┌─ Extracted entries
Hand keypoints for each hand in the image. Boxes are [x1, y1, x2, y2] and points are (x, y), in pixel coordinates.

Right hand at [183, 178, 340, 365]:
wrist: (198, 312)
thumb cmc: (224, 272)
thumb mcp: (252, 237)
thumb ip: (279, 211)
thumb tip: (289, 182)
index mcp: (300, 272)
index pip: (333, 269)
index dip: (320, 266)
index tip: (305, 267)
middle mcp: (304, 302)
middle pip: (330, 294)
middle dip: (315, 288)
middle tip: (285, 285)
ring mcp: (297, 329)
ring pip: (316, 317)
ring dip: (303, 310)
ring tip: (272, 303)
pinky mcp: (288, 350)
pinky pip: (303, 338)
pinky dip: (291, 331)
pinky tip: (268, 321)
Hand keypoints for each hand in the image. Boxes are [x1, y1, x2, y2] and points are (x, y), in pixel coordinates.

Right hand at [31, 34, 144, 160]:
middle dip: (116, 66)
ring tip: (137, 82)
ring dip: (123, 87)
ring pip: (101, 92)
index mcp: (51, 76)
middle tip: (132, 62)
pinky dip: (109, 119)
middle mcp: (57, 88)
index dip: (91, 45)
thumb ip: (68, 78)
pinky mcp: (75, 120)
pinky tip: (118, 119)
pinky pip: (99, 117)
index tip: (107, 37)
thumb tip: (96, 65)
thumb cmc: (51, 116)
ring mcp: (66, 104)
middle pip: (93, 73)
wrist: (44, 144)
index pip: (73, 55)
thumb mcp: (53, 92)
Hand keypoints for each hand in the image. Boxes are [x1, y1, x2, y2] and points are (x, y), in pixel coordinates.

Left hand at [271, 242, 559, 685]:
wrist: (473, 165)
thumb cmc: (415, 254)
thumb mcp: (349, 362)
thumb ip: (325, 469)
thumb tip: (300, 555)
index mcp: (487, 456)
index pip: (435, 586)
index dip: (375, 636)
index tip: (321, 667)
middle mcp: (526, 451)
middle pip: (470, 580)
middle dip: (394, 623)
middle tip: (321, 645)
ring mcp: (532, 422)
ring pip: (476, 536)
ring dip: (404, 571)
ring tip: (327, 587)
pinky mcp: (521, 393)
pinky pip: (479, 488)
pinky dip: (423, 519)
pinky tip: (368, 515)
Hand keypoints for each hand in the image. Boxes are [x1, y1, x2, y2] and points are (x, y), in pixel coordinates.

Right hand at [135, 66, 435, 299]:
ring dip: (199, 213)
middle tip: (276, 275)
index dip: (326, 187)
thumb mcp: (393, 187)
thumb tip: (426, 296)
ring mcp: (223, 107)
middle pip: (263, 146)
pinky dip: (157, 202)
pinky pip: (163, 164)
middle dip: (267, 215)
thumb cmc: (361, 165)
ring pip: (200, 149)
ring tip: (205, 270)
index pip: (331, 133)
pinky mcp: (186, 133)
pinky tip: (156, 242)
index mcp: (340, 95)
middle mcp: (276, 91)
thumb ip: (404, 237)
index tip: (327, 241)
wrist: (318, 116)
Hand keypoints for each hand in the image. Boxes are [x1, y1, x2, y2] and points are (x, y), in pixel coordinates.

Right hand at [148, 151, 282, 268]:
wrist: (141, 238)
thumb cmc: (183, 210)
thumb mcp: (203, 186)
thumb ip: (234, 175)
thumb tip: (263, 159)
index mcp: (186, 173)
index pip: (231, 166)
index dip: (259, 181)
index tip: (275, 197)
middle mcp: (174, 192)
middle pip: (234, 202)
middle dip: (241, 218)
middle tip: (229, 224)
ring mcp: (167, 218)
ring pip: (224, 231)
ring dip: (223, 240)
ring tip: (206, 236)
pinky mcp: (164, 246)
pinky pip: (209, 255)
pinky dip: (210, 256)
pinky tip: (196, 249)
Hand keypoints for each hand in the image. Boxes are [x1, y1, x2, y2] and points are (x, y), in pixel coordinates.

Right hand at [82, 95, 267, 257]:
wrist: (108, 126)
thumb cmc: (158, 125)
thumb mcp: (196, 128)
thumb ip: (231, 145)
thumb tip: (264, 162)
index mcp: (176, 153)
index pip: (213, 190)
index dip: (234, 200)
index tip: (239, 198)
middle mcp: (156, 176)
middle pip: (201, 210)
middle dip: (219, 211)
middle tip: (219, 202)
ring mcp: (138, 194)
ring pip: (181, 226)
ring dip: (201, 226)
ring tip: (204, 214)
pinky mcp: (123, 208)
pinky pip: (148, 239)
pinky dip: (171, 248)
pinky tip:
└─
Task details – Extract the lines above, from the first one through the one containing "middle pip: (330, 294)", and return only those, unchanged.

Answer to this problem –
Hand keypoints for each hand in the image. Boxes are [x1, y1, x2, y2] and points are (x, y), in pixel coordinates.

Right hand at [183, 178, 340, 365]:
wrist: (198, 312)
thumb cmc: (224, 272)
thumb mcp: (252, 237)
thumb ip: (279, 211)
thumb tip: (289, 182)
index mcp: (300, 272)
index pip: (333, 269)
index dip: (320, 266)
index tip: (305, 267)
middle mcp: (304, 302)
middle pip: (330, 294)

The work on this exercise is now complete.